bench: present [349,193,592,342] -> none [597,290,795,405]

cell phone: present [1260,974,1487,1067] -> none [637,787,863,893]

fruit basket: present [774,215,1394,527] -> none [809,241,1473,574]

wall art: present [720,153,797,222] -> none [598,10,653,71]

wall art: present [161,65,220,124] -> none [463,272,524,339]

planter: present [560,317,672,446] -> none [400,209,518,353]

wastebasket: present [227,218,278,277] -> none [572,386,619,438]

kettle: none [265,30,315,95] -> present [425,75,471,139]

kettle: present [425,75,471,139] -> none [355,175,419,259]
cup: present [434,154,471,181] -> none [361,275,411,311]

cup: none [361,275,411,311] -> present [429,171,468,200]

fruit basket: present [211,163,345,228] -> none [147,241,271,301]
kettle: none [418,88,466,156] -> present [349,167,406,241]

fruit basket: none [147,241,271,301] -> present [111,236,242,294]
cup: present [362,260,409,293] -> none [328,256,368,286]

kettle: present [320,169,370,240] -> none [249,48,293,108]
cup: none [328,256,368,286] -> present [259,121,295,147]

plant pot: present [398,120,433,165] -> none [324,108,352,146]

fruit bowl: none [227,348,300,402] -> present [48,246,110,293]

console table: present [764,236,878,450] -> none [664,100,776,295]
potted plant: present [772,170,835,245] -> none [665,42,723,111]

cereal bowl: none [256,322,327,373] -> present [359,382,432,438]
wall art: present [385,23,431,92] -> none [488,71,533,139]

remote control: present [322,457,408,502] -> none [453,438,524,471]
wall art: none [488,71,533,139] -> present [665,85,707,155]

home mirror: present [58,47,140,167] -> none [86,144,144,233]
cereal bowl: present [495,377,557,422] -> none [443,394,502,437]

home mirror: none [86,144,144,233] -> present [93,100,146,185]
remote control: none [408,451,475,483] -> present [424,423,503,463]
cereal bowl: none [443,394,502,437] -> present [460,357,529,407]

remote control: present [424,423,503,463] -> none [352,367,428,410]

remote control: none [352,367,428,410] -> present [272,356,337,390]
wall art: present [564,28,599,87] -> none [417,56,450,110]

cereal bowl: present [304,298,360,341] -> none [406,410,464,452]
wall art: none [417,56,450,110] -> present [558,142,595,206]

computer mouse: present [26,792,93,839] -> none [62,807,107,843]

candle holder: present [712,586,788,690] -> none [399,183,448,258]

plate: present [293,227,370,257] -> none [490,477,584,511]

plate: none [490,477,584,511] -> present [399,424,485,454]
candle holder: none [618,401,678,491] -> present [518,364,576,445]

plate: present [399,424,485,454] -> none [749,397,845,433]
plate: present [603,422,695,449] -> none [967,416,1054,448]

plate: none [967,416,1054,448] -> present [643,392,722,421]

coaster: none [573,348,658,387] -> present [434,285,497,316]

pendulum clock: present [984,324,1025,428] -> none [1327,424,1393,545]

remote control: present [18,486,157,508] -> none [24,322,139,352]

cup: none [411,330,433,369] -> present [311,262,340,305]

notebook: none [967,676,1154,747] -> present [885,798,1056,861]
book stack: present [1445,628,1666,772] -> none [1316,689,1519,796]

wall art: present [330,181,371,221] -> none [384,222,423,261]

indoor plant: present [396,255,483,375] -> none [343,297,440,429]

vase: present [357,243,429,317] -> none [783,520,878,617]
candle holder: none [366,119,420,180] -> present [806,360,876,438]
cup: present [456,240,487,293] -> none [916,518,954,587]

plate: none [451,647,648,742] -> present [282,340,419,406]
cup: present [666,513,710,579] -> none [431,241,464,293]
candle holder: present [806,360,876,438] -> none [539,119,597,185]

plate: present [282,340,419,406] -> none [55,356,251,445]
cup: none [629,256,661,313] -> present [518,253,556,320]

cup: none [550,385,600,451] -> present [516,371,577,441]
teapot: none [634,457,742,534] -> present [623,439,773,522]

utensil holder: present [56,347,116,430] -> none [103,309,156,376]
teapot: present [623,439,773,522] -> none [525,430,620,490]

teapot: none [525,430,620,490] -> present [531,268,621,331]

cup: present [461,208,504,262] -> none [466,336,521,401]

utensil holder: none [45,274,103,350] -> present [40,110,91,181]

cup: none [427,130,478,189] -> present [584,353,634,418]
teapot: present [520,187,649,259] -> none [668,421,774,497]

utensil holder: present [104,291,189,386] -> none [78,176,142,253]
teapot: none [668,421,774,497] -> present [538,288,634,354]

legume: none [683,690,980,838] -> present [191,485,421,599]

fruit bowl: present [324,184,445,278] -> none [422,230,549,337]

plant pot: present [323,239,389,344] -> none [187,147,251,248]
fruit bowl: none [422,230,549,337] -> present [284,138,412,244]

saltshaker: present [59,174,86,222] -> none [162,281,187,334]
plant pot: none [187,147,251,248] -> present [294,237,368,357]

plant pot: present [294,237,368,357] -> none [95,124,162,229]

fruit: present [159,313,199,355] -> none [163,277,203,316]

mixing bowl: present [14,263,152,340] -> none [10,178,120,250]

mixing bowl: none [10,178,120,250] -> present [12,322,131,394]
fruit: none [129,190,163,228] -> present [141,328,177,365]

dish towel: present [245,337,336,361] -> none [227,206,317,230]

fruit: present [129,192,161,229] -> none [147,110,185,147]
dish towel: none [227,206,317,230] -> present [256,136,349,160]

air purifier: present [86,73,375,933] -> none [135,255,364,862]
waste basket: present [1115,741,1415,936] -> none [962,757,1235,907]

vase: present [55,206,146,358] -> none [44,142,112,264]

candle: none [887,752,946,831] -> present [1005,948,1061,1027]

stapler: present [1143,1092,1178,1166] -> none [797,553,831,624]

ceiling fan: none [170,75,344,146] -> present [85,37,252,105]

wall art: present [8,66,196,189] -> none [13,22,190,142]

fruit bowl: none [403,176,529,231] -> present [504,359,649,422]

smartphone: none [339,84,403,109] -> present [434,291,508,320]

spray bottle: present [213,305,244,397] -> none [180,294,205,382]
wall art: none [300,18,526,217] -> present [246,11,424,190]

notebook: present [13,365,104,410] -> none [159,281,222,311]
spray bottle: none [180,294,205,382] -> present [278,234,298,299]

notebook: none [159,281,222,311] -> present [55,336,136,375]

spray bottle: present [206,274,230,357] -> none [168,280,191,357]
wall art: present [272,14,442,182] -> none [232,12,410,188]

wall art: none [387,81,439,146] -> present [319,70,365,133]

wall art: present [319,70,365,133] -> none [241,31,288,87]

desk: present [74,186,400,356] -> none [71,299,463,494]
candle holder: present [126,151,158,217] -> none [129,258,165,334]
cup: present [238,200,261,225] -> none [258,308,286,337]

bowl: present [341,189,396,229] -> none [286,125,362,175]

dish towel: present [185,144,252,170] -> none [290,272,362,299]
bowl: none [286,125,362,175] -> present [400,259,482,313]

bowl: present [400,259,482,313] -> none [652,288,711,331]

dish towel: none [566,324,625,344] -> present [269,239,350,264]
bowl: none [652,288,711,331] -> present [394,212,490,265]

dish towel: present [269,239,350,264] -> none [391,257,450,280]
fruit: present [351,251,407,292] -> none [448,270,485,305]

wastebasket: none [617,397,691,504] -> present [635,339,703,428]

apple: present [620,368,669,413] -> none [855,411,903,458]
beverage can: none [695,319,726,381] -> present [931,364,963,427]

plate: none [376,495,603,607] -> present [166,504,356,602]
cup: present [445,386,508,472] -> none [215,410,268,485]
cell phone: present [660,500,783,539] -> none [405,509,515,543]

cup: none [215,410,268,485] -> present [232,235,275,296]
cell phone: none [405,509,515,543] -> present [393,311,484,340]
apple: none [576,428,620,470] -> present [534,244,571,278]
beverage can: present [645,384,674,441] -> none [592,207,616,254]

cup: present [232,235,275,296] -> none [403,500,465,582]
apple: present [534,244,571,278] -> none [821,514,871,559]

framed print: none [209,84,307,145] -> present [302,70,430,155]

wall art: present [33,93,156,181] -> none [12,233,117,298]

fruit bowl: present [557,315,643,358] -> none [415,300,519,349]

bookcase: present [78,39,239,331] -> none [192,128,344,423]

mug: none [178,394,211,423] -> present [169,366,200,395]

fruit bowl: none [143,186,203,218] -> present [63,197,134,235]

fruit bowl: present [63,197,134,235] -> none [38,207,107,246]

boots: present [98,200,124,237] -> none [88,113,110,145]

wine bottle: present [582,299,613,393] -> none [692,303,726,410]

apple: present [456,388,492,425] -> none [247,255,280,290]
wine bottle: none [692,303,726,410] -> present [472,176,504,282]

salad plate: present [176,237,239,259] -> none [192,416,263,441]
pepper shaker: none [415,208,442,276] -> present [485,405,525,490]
+++
→ **PROBLEM TO SOLVE**
A verbatim transcription is needed of the lines above, starting at the line with "plate: present [399,424,485,454]" and ending at the line with "teapot: none [525,430,620,490]", both included, and of nothing else.

→ **RESPONSE FOR THIS EXERCISE**
plate: present [399,424,485,454] -> none [749,397,845,433]
plate: present [603,422,695,449] -> none [967,416,1054,448]

plate: none [967,416,1054,448] -> present [643,392,722,421]

coaster: none [573,348,658,387] -> present [434,285,497,316]

pendulum clock: present [984,324,1025,428] -> none [1327,424,1393,545]

remote control: present [18,486,157,508] -> none [24,322,139,352]

cup: none [411,330,433,369] -> present [311,262,340,305]

notebook: none [967,676,1154,747] -> present [885,798,1056,861]
book stack: present [1445,628,1666,772] -> none [1316,689,1519,796]

wall art: present [330,181,371,221] -> none [384,222,423,261]

indoor plant: present [396,255,483,375] -> none [343,297,440,429]

vase: present [357,243,429,317] -> none [783,520,878,617]
candle holder: none [366,119,420,180] -> present [806,360,876,438]
cup: present [456,240,487,293] -> none [916,518,954,587]

plate: none [451,647,648,742] -> present [282,340,419,406]
cup: present [666,513,710,579] -> none [431,241,464,293]
candle holder: present [806,360,876,438] -> none [539,119,597,185]

plate: present [282,340,419,406] -> none [55,356,251,445]
cup: none [629,256,661,313] -> present [518,253,556,320]

cup: none [550,385,600,451] -> present [516,371,577,441]
teapot: none [634,457,742,534] -> present [623,439,773,522]

utensil holder: present [56,347,116,430] -> none [103,309,156,376]
teapot: present [623,439,773,522] -> none [525,430,620,490]

teapot: none [525,430,620,490] -> present [531,268,621,331]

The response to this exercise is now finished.